A fellow NH blogger has been writing about the Ashuelot River, and how he spent his boyhood along its banks. You can see his series here, here, and here. And of course, he got me to thinking about the Tradewater River where I spent part of my childhood. It flows through Dawson Springs, KY where I lived in high school (and when I was home, during college too).

My parents live in a house situated in a bend in the river. They have a strip of land that is bounded on both ends by the river. Route 109 divides it into a big lot and a tiny (and steep) lot, and I spent a lot of time on the banks at either end. This stretch of the Tradewater is downstream from the tiny strip, and upstream from the big lot.
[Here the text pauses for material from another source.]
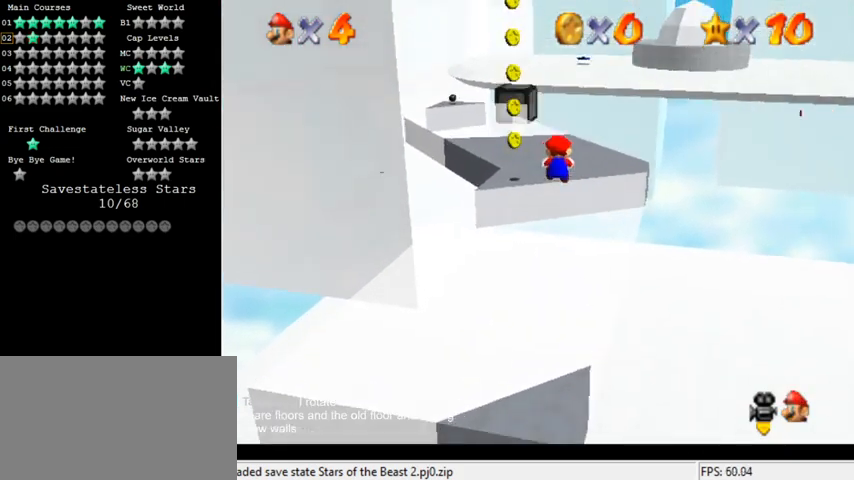
{"keys": ["left", "up"], "events": [[33, "c", "down"], [133, "left", "down"], [200, "c", "up"]]}
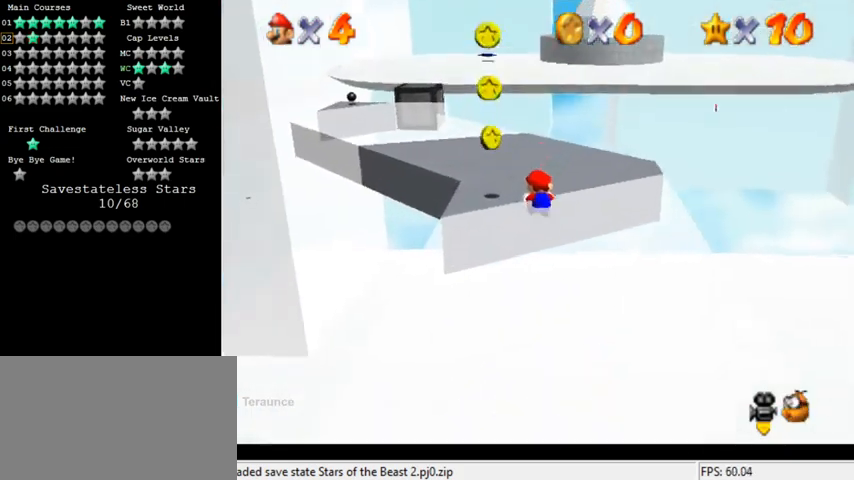
{"keys": [], "events": [[100, "left", "up"], [100, "up", "up"], [233, "shift", "down"], [400, "shift", "up"]]}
Lake Beshear drains into the Tradewater downstream from here too (but upstream from the big lot).

Tradewater near my parent's house

Tradewater near my parent's house, August 2010

We had a 17′ fiberglass canoe, so when we moved in to this place (I was in the ninth grade) we decided we needed a boat dock of some sort on the river. We had an old steel ladder from our triple bunkbed, and since it was now a double-bunk, the ladder was free for other purposes. My brother Steve and I pressed it into service for our dock. There was a tree growing out from the bank – sideways first, and then curving upward. It was easy to stand on the horizontal portion of its trunk, and we figured, “trunk+ladder=boat dock.” So we fastened the ladder to the tree. We accomplished this by driving a pair of 16-penny nails on either side of the ladder’s uprights, and then bending them around so that the two nails clasped the steel posts and held it to the tree. Four nails later, we had our boat dock. We did not use it very much though.

One March (probably in 1978), Steve and I decided to take the canoe out on the river. We headed upstream, as we always did. That way when you get tired and turn around, it’s downstream all the way home. Going downstream first is a Bad Idea, because then when you get tired and turn around, you have to work to get home again. That is still how I do rivers in a canoe.

I don’t remember much about that trip itself, but I vividly remember the take-out. We landed the canoe, and Steve got out to haul it up onto the bank. There was a flat shelf on the bank about two feet wide, and about a foot higher than the water (on that day). Then the bank rose steeply until it gained another six feet of height before flattening out again. That’s where the trail was. Once the bow was on the first shelf, I climbed out. Steve had scrambled up to the next shelf and started hauling on the rope while I pushed on the stern. The keel got up on the break in the bank and Steve gave it a good tug. The whole canoe pivoted around on its center, with the effect that the stern came flying around right at me. As I was balanced precariously on the lower shelf, when the stern made its hasty introduction to me, I lost my footing and fell splash into the river.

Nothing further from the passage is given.